J'admets sans problème que je souffre d'une nostalgie aiguë, mais je ne suis pas d'accord sur le fait que l'intervention de Ratzinger est escomptée. Il me semble au contraire qu'affrontant la question de la foi en Dieu et de l'Eucharistie, elle touche aux vrais enjeux. L'analyse de Benoît XVI peut sembler insignifiante seulement pour ceux qui ont cessé de regarder les fondements de la vie chrétienne.
Au milieu de tous ces commentaires, les polémiques vont maintenant commencer (en fait, elles ont déjà commencé) sur l'opportunité de l'intervention de Benoît XVI. Il serait bon de ne pas s'en mêler et de se concentrer sur ce que Joseph Ratzinger voulait nous dire.
Au Vatican, rapporte Gian Guido Vecchi dans Il Corriere, il y aurait de l'embarras à cause du texte de Benoît
«Hier après-midi, François s'est agenouillé pour baiser les pieds des dirigeants du Sud Soudan qui se combattent depuis cinq ans, à l'issue de la "retraite spirituelle" convoquée au Vatican pour parvenir à un accord de paix: "J'implore que le feu de la guerre s'éteigne une fois pour toutes".
Mais dans l'Église, arrivés à la septième année du pontificat de Bergoglio, la situation n'est pas beaucoup plus tranquille, comme le démontre l'affaire des "notes" de Benoît XVI sur la pédophilie dans le clergé et les réactions qui ont suivi. Le texte, publié en Italie par le Corriere della Sera, a été publié simultanément dans plusieurs langues et pays du monde, déclenchant les humeurs des fans souvent opposés des "deux papes": ceux qui se réjouissent du "retour" de Ratzinger et ceux qui ne cachent pas leur agacement pour la sortie publique de l'émérite. Au Vatican, ils n'étaient pas au courant et ne s'attendaient pas au "lancement" planétaire de l'intervention, destinée à être publiée dans le mensuel allemand Klerusblatt "à la suite de contacts avec le Secrétaire d'Etat et avec le Saint-Père lui-même", comme l'écrit Benoît XVI. A la surprise s'est ajoutée un certain embarras face aux réactions possibles. On a donc choisi de faire profil bas: L'Osservatore Romano publie en bas de l'avant-dernière page un article résumant les points saillants - le même que celui qui a été publié sur le site web de Vatican News - sans "chapeau" et sous l'article d'ouverture consacré à une conférence organisée par la Civiltà Cattolica. On craint que le texte de Benoît XVI ne soit utilisé par la réaction conservatrice à François pour opposer le "magistère" de l'émérite à celui du Pape. Que l'on veuille créer la "confusion" parmi les fidèles - il n'y a qu'un Pape - dans la tentative de mettre Bergoglio en difficulté».
(www.corriere.it)
Tel est le cadre. Dans lequel, comme on le voit, l'attention s'est déjà déplacée de ce que Ratzinger a dit à pourquoi il l'aurait dit.

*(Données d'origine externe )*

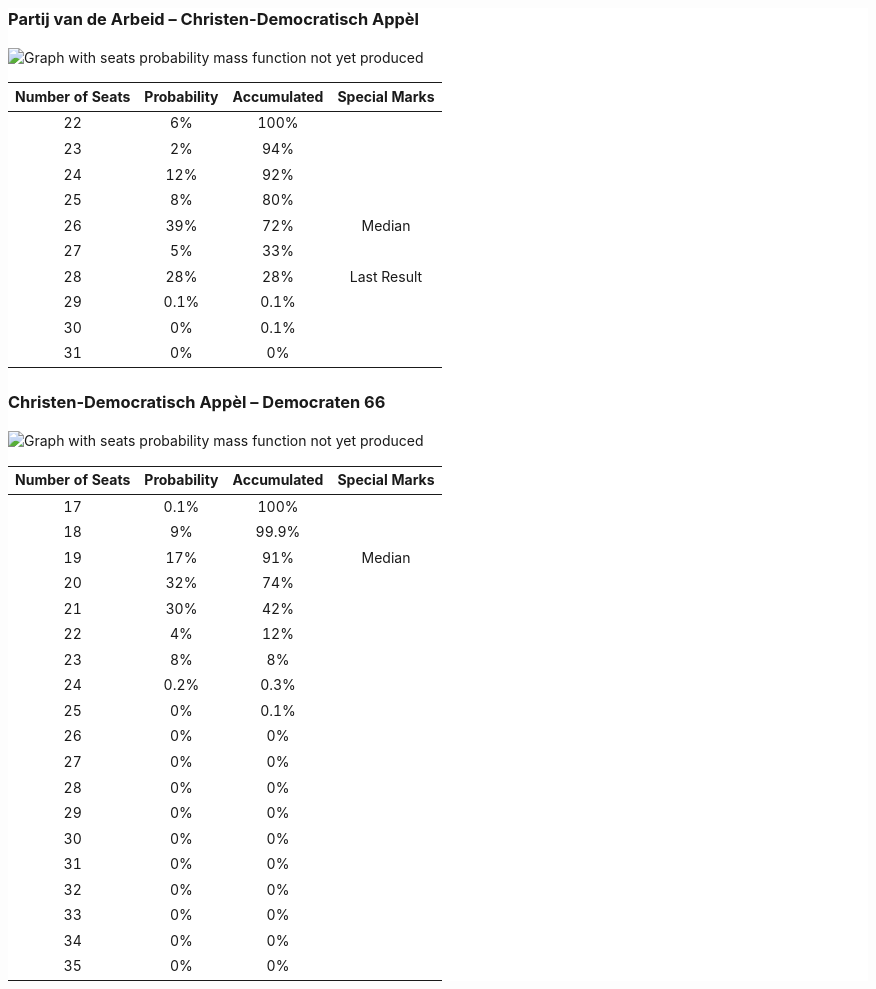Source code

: ### Partij van de Arbeid – Christen-Democratisch Appèl

![Graph with seats probability mass function not yet produced](2019-01-13-Peilnl-coalitions-seats-pmf-pvda–cda.png "Seats Probability Mass Function")

| Number of Seats | Probability | Accumulated | Special Marks |
|:---------------:|:-----------:|:-----------:|:-------------:|
| 22 | 6% | 100% |  |
| 23 | 2% | 94% |  |
| 24 | 12% | 92% |  |
| 25 | 8% | 80% |  |
| 26 | 39% | 72% | Median |
| 27 | 5% | 33% |  |
| 28 | 28% | 28% | Last Result |
| 29 | 0.1% | 0.1% |  |
| 30 | 0% | 0.1% |  |
| 31 | 0% | 0% |  |

### Christen-Democratisch Appèl – Democraten 66

![Graph with seats probability mass function not yet produced](2019-01-13-Peilnl-coalitions-seats-pmf-cda–d66.png "Seats Probability Mass Function")

| Number of Seats | Probability | Accumulated | Special Marks |
|:---------------:|:-----------:|:-----------:|:-------------:|
| 17 | 0.1% | 100% |  |
| 18 | 9% | 99.9% |  |
| 19 | 17% | 91% | Median |
| 20 | 32% | 74% |  |
| 21 | 30% | 42% |  |
| 22 | 4% | 12% |  |
| 23 | 8% | 8% |  |
| 24 | 0.2% | 0.3% |  |
| 25 | 0% | 0.1% |  |
| 26 | 0% | 0% |  |
| 27 | 0% | 0% |  |
| 28 | 0% | 0% |  |
| 29 | 0% | 0% |  |
| 30 | 0% | 0% |  |
| 31 | 0% | 0% |  |
| 32 | 0% | 0% |  |
| 33 | 0% | 0% |  |
| 34 | 0% | 0% |  |
| 35 | 0% | 0% |  |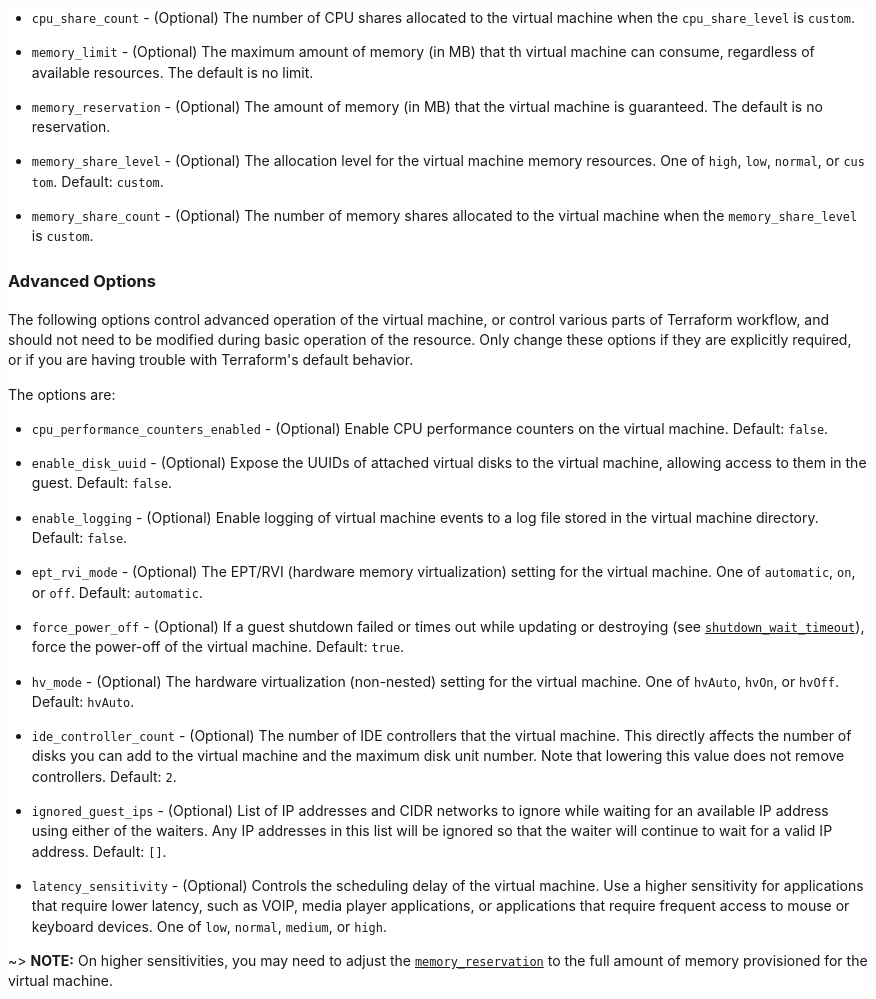 - `cpu_share_count` - (Optional) The number of CPU shares allocated to the virtual machine when the `cpu_share_level` is `custom`.

- `memory_limit` - (Optional) The maximum amount of memory (in MB) that th virtual machine can consume, regardless of available resources. The default is no limit.

- `memory_reservation` - (Optional) The amount of memory (in MB) that the virtual machine is guaranteed. The default is no reservation.

- `memory_share_level` - (Optional) The allocation level for the virtual machine memory resources. One of `high`, `low`, `normal`, or `custom`. Default: `custom`.

- `memory_share_count` - (Optional) The number of memory shares allocated to the virtual machine when the `memory_share_level` is `custom`.

### Advanced Options

The following options control advanced operation of the virtual machine, or control various parts of Terraform workflow, and should not need to be modified during basic operation of the resource. Only change these options if they are explicitly required, or if you are having trouble with Terraform's default behavior.

The options are:

- `cpu_performance_counters_enabled` - (Optional) Enable CPU performance counters on the virtual machine. Default: `false`.

- `enable_disk_uuid` - (Optional) Expose the UUIDs of attached virtual disks to the virtual machine, allowing access to them in the guest. Default: `false`.

- `enable_logging` - (Optional) Enable logging of virtual machine events to a log file stored in the virtual machine directory. Default: `false`.

- `ept_rvi_mode` - (Optional) The EPT/RVI (hardware memory virtualization) setting for the virtual machine. One of `automatic`, `on`, or `off`. Default: `automatic`.

- `force_power_off` - (Optional) If a guest shutdown failed or times out while updating or destroying (see [`shutdown_wait_timeout`](#shutdown_wait_timeout)), force the power-off of the virtual machine. Default: `true`.

- `hv_mode` - (Optional) The hardware virtualization (non-nested) setting for the virtual machine. One of `hvAuto`, `hvOn`, or `hvOff`. Default: `hvAuto`.

- `ide_controller_count` - (Optional) The number of IDE controllers that the virtual machine. This directly affects the number of disks you can add to the virtual machine and the maximum disk unit number. Note that lowering this value does not remove controllers. Default: `2`.

- `ignored_guest_ips` - (Optional) List of IP addresses and CIDR networks to ignore while waiting for an available IP address using either of the waiters. Any IP addresses in this list will be ignored so that the waiter will continue to wait for a valid IP address. Default: `[]`.

- `latency_sensitivity` - (Optional) Controls the scheduling delay of the virtual machine. Use a higher sensitivity for applications that require lower latency, such as VOIP, media player applications, or applications that require frequent access to mouse or keyboard devices. One of `low`, `normal`, `medium`, or `high`.

~> **NOTE:** On higher sensitivities, you may need to adjust the [`memory_reservation`](#memory_reservation) to the full amount of memory provisioned for the virtual machine.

Il sera donc bon de s'en tenir à ce qu'il a dit.
(*) NDT
Lire ici: onepeterfive.com .
Je dois dire que le lecture de cet article, ce matin, m'a mise particulièrement mal à l'aise. Dans sa détestation du Concile, Steve Skojec, à qui il arrive d'être très bon, fait malheureusement partie de ces catholiques proches de la tradition, sinon traditionalistes (et parmi eux, certains que j'apprécie, comme Alessandro Gnocchi, ou Maurizio Blondet, ou Hilary White) qui ne perdent pas une occasion de critiquer Benoît XVI parce qu'ils le considèrent comme un Pape conciliaire. C'est dommage. On ne peut que leur conseiller de ne pas se laisser aveugler par leurs préjugés, et de mieux cibler leurs véritables adversaires.